While captives potentially can generate big profits for their parent organizations, there are other key financial issues potential captive owners have to consider, with one of the biggest being the amount of money that they must funnel into their captives to meet domicile requirements and assure that the captive will have sufficient money to pay covered losses.
"Whether you're doing it for yourself or for a group of people, one big component that's very different than the risk transfer market is being able to have capital that will be infused in the beginning and that will remain in there. So, consider that financial transfer and the capacity to take that on and tie up capital from an organizational perspective," Ms.

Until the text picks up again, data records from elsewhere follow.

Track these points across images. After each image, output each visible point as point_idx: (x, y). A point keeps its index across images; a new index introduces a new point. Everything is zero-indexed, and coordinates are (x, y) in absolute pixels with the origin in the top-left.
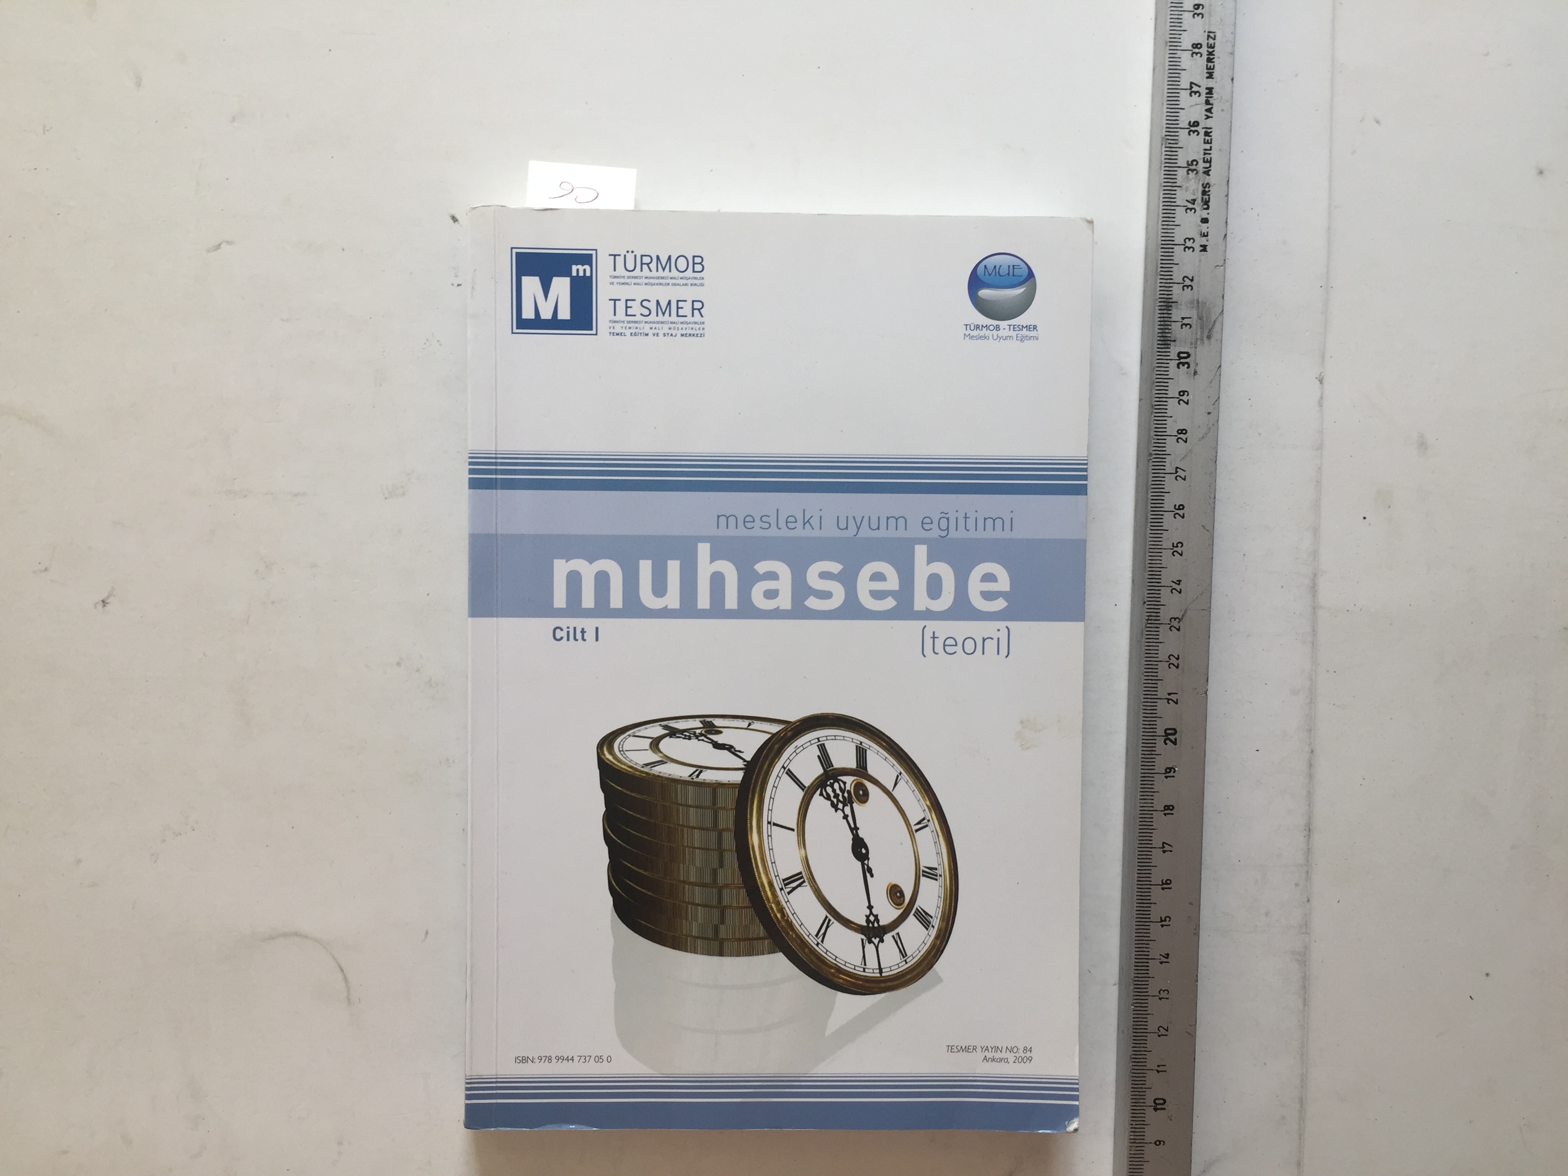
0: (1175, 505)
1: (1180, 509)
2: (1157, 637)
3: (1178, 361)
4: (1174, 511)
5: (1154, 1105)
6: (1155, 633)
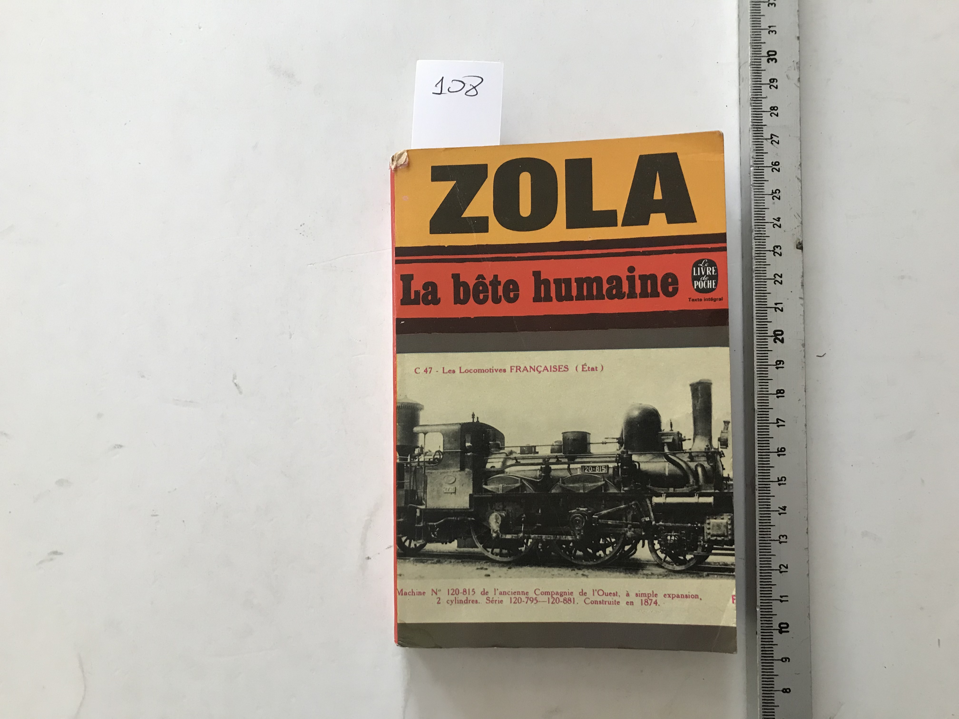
0: (773, 162)
1: (777, 165)
2: (765, 261)
3: (768, 58)
4: (772, 167)
5: (779, 628)
6: (762, 258)
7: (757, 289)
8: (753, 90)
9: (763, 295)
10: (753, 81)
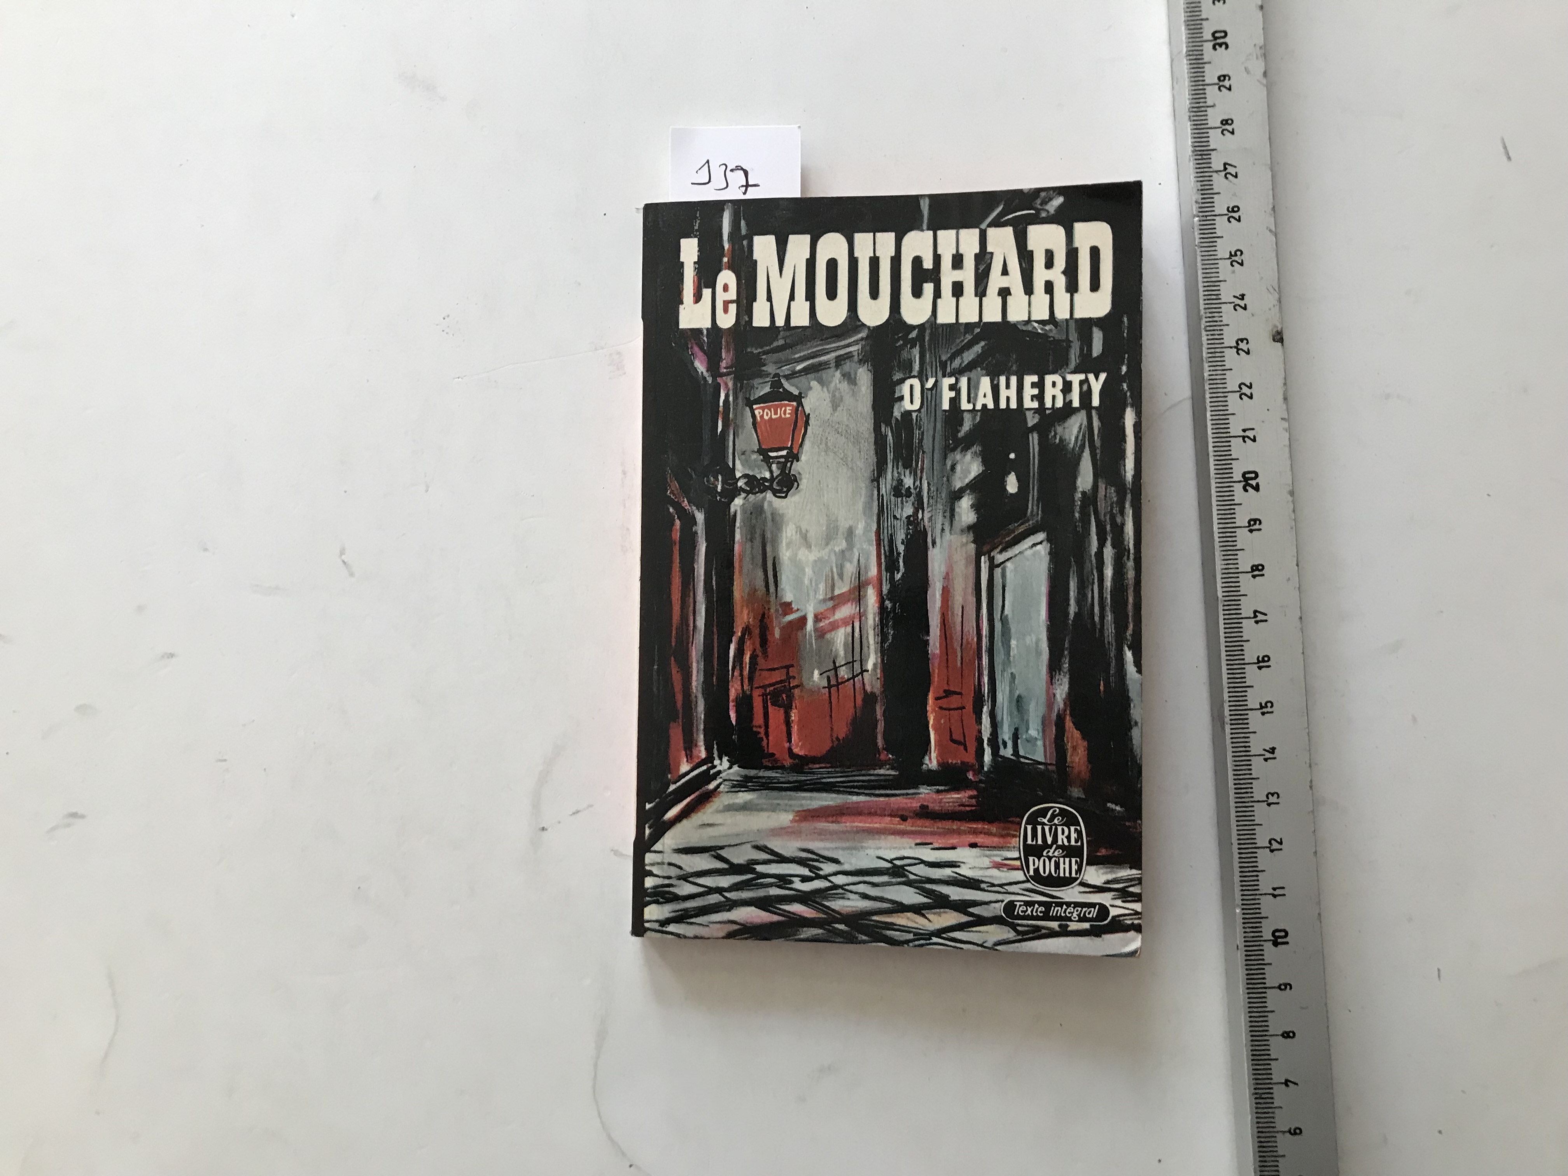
0: (1228, 208)
1: (1236, 212)
2: (1223, 363)
3: (1213, 42)
4: (1228, 214)
5: (1273, 939)
6: (1219, 359)
7: (1213, 409)
8: (1192, 95)
9: (1223, 418)
10: (1192, 81)
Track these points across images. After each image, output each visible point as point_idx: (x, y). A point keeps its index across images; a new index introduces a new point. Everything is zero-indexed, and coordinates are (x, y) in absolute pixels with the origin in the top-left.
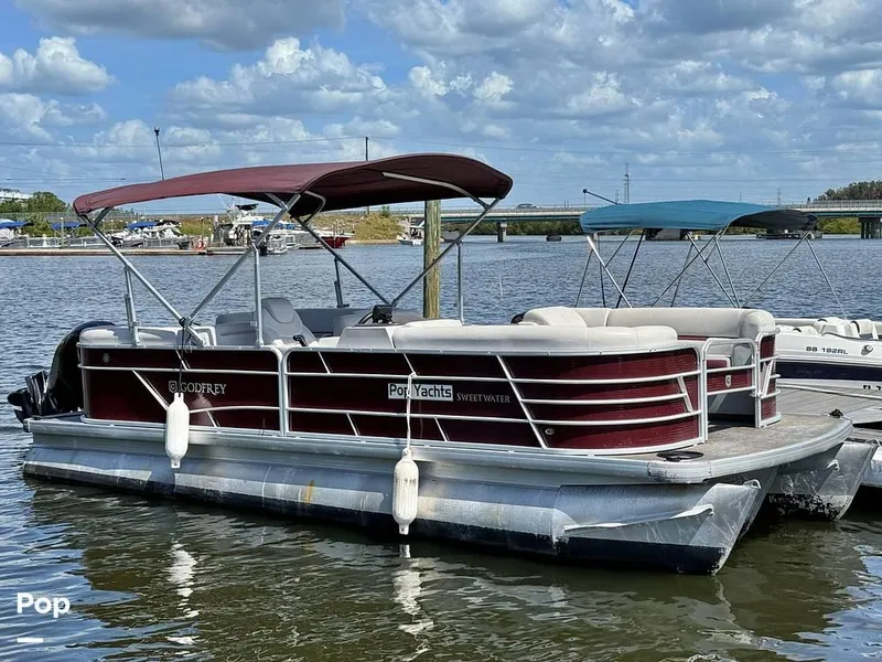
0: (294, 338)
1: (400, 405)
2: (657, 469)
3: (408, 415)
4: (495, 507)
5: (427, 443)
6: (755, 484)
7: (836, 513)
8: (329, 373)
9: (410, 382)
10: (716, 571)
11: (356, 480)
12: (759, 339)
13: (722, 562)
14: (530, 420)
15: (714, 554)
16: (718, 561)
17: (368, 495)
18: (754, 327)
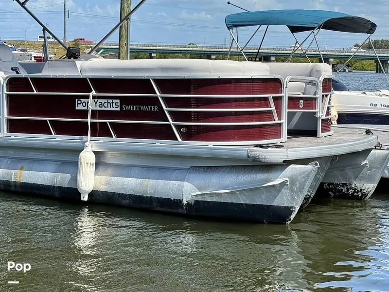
0: (12, 69)
1: (84, 114)
2: (253, 153)
3: (89, 120)
4: (146, 181)
5: (101, 139)
6: (316, 164)
7: (366, 195)
8: (35, 92)
9: (91, 98)
10: (289, 222)
11: (52, 166)
12: (321, 79)
13: (293, 216)
14: (171, 122)
15: (288, 210)
16: (290, 215)
17: (60, 175)
18: (319, 72)
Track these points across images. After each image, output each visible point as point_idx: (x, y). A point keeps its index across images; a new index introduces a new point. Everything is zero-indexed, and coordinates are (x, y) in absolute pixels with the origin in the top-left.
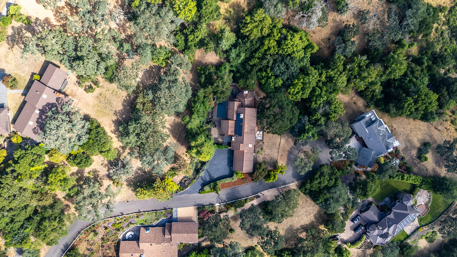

Towle said.
At the same time, organizations joining group captives have to consider that the capital they are required to contribute to the captives may, under rules set by the captives, be locked in for years.
Captives "can't afford to have everybody leave in a very short period of time. So, you might put into it a requirement that you have to stay at least 3 or 4 or 5 years in order to receive your capital back," Mr. Doherty said.
When capital can be pulled out by a policyholder-owner is something that needs "to be worked out among the group ahead of time, otherwise you're going to have dissension," Mr. Doherty added.
If those and other issues can be worked out, captives can provide considerable advantages. For example, with their owners setting conditions, captives can provide broader coverage than commercial insurers.
By sponsoring a captive or being part of a group captive and broadening coverage, employers don't have to worry, for example, about an insurance adjuster saying, "Sorry, that's excluded and you don't have coverage. So, I think that's an important point, particularly in a group captive," Ms. Towle said.
And some employers have expanded their captives beyond liability and property risks to fund employee benefit risks, such as life insurance and long-term disability. That approach broadens captives' risks and may save money for their parents compared to buying benefits coverage in the commercial market.
Most of those arrangements require Labor Department approval, but several dozen employers, including such large, well-known employers as Alcoa Corp., Archer Daniels Midland Co., Google LLC, Hyatt Hotels Corp., and Microsoft Corp., have won regulatory approval to fund benefits through their captives.
And more employers are likely to tap their captives to cover other employee benefits-related risks. A recent Marsh LLC survey found that approximately 16 percent of employers with captives currently are considering funding employee benefit risks through their captives, while just under 20 percent say that it is likely that they will consider that approach in the future.
(Pictured above at the 2018 North Carolina Captive Insurance Association Annual Conference are, from left to right, Mike Meehan, Anne Marie Towle, and Kevin Doherty.)